Collection entries
-*-*-

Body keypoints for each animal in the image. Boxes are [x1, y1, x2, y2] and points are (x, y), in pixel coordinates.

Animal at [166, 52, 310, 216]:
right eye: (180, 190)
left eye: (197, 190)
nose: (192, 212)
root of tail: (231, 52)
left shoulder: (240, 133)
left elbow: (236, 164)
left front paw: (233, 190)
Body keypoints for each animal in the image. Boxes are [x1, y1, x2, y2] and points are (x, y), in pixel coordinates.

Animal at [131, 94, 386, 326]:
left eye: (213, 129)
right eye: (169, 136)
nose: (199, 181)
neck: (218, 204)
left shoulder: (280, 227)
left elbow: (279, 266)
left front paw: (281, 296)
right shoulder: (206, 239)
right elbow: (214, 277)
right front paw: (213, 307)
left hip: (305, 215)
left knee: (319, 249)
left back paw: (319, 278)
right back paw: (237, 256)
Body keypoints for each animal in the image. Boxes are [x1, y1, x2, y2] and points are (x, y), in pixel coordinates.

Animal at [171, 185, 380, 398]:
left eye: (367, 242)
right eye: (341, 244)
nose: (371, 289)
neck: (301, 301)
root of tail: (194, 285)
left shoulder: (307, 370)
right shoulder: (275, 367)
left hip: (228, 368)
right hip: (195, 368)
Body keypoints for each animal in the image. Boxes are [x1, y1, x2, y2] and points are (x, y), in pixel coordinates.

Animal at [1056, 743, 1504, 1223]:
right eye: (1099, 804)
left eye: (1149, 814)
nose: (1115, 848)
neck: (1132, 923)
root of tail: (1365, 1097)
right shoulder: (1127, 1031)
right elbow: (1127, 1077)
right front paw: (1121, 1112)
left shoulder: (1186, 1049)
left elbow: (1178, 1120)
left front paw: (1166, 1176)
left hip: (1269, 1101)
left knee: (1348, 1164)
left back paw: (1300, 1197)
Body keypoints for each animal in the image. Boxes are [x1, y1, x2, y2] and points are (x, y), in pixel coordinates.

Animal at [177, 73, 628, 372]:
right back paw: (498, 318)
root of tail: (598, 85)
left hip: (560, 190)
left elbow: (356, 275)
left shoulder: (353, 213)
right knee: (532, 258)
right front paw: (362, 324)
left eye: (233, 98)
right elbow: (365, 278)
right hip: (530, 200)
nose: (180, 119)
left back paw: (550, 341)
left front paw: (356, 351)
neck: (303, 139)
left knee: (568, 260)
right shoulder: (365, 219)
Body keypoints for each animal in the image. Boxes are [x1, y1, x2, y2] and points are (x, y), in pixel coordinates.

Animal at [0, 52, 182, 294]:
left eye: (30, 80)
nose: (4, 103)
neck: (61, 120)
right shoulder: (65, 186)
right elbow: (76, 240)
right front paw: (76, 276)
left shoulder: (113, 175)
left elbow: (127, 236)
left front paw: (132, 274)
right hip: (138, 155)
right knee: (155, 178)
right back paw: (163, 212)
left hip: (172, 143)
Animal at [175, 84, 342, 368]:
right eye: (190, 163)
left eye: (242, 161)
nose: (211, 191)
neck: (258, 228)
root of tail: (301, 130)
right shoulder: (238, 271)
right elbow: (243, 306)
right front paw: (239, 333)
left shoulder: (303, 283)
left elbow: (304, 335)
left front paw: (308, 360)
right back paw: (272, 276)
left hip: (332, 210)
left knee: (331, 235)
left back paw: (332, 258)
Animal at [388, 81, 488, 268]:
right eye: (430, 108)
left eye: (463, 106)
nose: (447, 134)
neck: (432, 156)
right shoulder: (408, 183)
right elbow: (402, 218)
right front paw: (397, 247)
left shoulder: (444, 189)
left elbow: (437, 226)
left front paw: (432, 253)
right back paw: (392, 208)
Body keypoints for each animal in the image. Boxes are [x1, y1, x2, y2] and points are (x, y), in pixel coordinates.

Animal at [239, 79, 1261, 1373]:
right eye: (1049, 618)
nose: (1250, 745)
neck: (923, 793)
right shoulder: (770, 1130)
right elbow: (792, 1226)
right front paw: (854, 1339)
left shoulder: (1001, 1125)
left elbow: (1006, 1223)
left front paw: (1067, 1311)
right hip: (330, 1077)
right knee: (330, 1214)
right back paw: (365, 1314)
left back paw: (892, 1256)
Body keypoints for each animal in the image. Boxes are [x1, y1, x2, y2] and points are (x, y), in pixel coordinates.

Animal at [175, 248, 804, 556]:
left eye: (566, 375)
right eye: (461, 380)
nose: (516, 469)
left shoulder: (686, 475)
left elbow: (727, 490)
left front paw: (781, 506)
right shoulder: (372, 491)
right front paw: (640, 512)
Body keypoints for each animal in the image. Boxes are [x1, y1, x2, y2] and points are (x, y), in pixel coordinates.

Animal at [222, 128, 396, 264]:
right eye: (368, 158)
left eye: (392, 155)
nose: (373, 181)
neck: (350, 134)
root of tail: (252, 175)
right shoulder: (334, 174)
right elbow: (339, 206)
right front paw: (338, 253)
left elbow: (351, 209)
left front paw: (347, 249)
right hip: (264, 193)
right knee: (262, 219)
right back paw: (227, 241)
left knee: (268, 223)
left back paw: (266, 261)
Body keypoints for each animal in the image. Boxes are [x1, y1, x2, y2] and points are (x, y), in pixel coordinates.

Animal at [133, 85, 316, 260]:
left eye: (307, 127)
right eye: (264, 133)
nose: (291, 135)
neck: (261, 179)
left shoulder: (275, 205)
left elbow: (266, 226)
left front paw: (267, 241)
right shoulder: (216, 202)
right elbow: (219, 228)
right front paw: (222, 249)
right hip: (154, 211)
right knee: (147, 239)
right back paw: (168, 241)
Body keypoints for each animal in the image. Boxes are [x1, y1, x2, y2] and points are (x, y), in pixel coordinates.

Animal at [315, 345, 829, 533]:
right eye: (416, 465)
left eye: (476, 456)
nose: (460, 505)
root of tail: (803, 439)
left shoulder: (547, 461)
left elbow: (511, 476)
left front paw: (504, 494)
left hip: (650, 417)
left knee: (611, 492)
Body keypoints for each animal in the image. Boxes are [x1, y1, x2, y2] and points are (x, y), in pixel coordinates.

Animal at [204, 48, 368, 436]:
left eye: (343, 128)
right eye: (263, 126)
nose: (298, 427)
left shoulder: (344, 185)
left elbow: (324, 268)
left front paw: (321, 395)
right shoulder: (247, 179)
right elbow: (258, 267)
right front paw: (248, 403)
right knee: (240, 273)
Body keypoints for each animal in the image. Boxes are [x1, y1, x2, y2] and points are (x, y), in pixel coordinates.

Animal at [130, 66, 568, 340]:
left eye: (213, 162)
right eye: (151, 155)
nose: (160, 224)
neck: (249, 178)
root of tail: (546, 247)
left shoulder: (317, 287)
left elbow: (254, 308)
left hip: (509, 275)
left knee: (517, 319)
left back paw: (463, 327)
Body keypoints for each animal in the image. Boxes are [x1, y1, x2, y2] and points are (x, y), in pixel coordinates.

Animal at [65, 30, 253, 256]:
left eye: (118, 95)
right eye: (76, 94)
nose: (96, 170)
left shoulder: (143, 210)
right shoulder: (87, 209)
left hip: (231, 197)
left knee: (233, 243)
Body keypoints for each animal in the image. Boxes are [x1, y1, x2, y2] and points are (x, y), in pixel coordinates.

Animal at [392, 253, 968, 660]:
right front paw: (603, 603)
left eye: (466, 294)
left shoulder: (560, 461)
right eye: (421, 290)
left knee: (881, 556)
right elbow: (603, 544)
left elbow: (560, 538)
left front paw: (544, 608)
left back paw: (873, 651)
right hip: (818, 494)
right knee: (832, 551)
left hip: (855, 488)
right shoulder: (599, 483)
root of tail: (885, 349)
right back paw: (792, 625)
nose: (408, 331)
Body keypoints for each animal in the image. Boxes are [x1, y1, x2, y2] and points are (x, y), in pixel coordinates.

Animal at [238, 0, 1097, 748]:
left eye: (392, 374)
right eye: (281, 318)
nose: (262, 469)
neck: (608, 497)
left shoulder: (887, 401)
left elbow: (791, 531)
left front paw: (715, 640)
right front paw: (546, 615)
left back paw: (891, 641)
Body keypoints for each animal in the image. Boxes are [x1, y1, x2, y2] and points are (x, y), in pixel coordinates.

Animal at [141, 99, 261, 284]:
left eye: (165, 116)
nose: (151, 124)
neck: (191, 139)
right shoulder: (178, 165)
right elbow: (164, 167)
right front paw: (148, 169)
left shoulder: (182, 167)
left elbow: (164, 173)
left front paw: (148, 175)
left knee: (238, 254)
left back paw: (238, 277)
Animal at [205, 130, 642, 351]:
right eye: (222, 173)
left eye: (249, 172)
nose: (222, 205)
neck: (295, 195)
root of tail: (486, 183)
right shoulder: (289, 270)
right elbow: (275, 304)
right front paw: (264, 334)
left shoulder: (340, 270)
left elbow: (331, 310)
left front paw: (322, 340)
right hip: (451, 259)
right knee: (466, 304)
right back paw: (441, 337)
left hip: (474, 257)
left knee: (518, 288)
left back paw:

-*-*-

» **Task description**
Find "nose: (262, 469)" in the entries above and copy that whole line exactly, then each line after it through the line that contains "nose: (151, 124)".

» **Solution to this task**
nose: (262, 469)
neck: (608, 497)
left shoulder: (887, 401)
left elbow: (791, 531)
left front paw: (715, 640)
right front paw: (546, 615)
left back paw: (891, 641)
Body keypoints for each animal in the image. Boxes are [x1, y1, x2, y2] and points are (x, y), in pixel coordinates.

Animal at [141, 99, 261, 284]:
left eye: (165, 116)
nose: (151, 124)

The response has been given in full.